Tech Industry

CompUSA takes huge stride

With the acquisition of its only national competitor, CompUSA has overnight become the dominant retailer for the major PC companies.

CompUSA is shaping up as a major force in the PC industry.

In tandem with an aggressive push into the market for custom PCs, services, and training, the acquisition of its only national competitor, Computer City, means that CompUSA has overnight become the dominant retailer for the major PC companies such as Compaq. Such market positioning will likely give the retailer greater influence than it has ever had.

CompUSA today said it will buy Tandy's Computer City operations for $275 million, in a bid to expand its computer retail sales chain, leaving consumer electronics chains such as Best Buy and Circuit City as its only major competitors.

"They are the only real computer superstore [with stores throughout the] North American market now," said Cameron Duncan, PC industry research analyst with Associated Research Services.

CompUSA, which had sales of $4.6 billion last fiscal year, already operates more than 150 stores. It will gain 100 more stores in the bargain, including six in Canada that will continue to operate under the Computer City name.

Some operations will be consolidated, but plans have not been finalized, the company said. Nonetheless, there are still plans to open 20 new CompUSA stores this year--at a time when the industry is experiencing a slowdown in PC sales and a decline in profit margins, to boot.

One possible reason for the expansion, analysts say, is that CompUSA aims to increase its already significant influence over PC makers--a move that should bolster the company's earnings.

"With the sales volumes they are able to command, the bargaining they will be able to do with individual vendors is unprecedented. There are some new opportunities in terms of negotiating for higher margins," Duncan said. This ability will be critical as sales of low profit sub-$1,000 PCs continue to increase.

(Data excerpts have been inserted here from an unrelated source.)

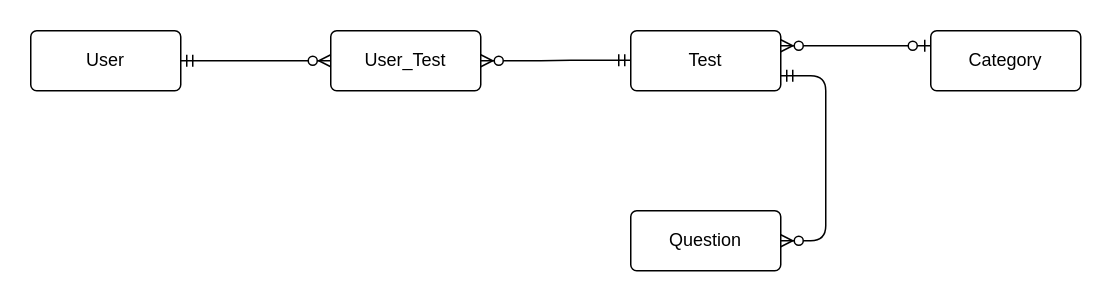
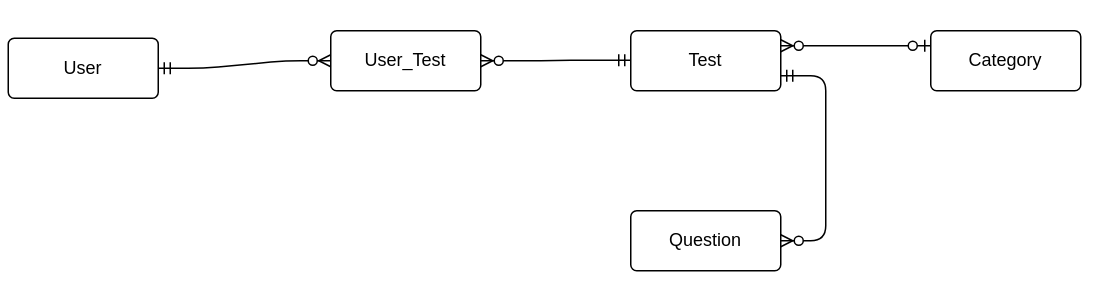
  <mxCell id="0" />
  <mxCell id="1" parent="0" />
- <mxCell id="2" value="User" style="rounded=1;arcSize=10;whiteSpace=wrap;html=1;align=center;" vertex="1" parent="1"><mxGeometry x="20" y="20" width="100" height="40" as="geometry" /></mxCell>
+ <mxCell id="2" value="User" style="rounded=1;arcSize=10;whiteSpace=wrap;html=1;align=center;" vertex="1" parent="1"><mxGeometry x="5" y="25" width="100" height="40" as="geometry" /></mxCell>
  <mxCell id="3" value="Test" style="rounded=1;arcSize=10;whiteSpace=wrap;html=1;align=center;" vertex="1" parent="1"><mxGeometry x="420" y="20" width="100" height="40" as="geometry" /></mxCell>
  <mxCell id="4" value="Question" style="rounded=1;arcSize=10;whiteSpace=wrap;html=1;align=center;" vertex="1" parent="1"><mxGeometry x="420" y="140" width="100" height="40" as="geometry" /></mxCell>
  <mxCell id="5" value="User_Test" style="rounded=1;arcSize=10;whiteSpace=wrap;html=1;align=center;" vertex="1" parent="1"><mxGeometry x="220" y="20" width="100" height="40" as="geometry" /></mxCell>
  <mxCell id="6" value="Category" style="rounded=1;arcSize=10;whiteSpace=wrap;html=1;align=center;" vertex="1" parent="1"><mxGeometry x="620" y="20" width="100" height="40" as="geometry" /></mxCell>
  <mxCell id="7" value="" style="edgeStyle=entityRelationEdgeStyle;fontSize=12;html=1;endArrow=ERzeroToMany;startArrow=ERmandOne;startFill=0;exitX=1;exitY=0.5;exitDx=0;exitDy=0;entryX=0;entryY=0.5;entryDx=0;entryDy=0;" edge="1" parent="1" source="2" target="5"><mxGeometry width="100" height="100" relative="1" as="geometry"><mxPoint x="220" y="200" as="sourcePoint" /><mxPoint x="320" y="100" as="targetPoint" /></mxGeometry></mxCell>
  <mxCell id="8" value="" style="edgeStyle=entityRelationEdgeStyle;fontSize=12;html=1;endArrow=ERmandOne;startArrow=ERzeroToMany;startFill=1;entryX=0;entryY=0.5;entryDx=0;entryDy=0;endFill=0;" edge="1" parent="1"><mxGeometry width="100" height="100" relative="1" as="geometry"><mxPoint x="320" y="40" as="sourcePoint" /><mxPoint x="420" y="39.66" as="targetPoint" /></mxGeometry></mxCell>
  <mxCell id="9" value="" style="edgeStyle=entityRelationEdgeStyle;fontSize=12;html=1;endArrow=ERzeroToOne;exitX=1;exitY=0.25;exitDx=0;exitDy=0;startArrow=ERzeroToMany;startFill=1;endFill=1;entryX=0;entryY=0.25;entryDx=0;entryDy=0;" edge="1" parent="1" source="3" target="6"><mxGeometry width="100" height="100" relative="1" as="geometry"><mxPoint x="520" y="140" as="sourcePoint" /><mxPoint x="620" y="40" as="targetPoint" /></mxGeometry></mxCell>
  <mxCell id="10" value="" style="edgeStyle=entityRelationEdgeStyle;fontSize=12;html=1;endArrow=ERzeroToMany;entryX=1;entryY=0.5;entryDx=0;entryDy=0;startArrow=ERmandOne;startFill=0;endFill=1;" edge="1" parent="1" target="4"><mxGeometry width="100" height="100" relative="1" as="geometry"><mxPoint x="520" y="50" as="sourcePoint" /><mxPoint x="630" y="30" as="targetPoint" /></mxGeometry></mxCell>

At the same time CompUSA increases the number of storefronts it operates, it is also ramping up efforts that could place it in competition with the vendors that sell goods in its stores.

Last year, CompUSA launched its "American" line of customizable PCs. Conversely, Compaq, IBM, and Hewlett-Packard just recently started experimenting with selling custom-configured systems through kiosks located at retail stores including CompUSA. Analysts say CompUSA will have considerable clout in negotiating fees for those kiosks, and it remains to be seen how PC vendors will react to today's deal.

Annie Erner, vice president of equity research at UBS Securities, said the company is merely selling through all the channels that customers are buying from, including Web sites, and likely won't experience much backlash from PC makers.

Erner, who has buy ratings on Tandy and CompUSA stock, sees different benefits from the deal. CompUSA generates some 60 percent of revenues from retail sales, she estimates. Sales to corporate accounts along with technical services and training accounts for the remaining (and fast-growing) portion of revenues.

"As [CompUSA] builds relationships with more corporate accounts, they are building the business for services and training, which earn high margins. Computer City has not done a good job of this at all," Erner said.

CompUSA's move into services and training in turn has helped insulate it somewhat from the decline in average PC selling prices. The company may also benefit from terms of getting products sooner than other retailers, Erner notes.

CompUSA is also busy expanding its corporate sales division, because corporations tend to buy more expensive PCs than consumers.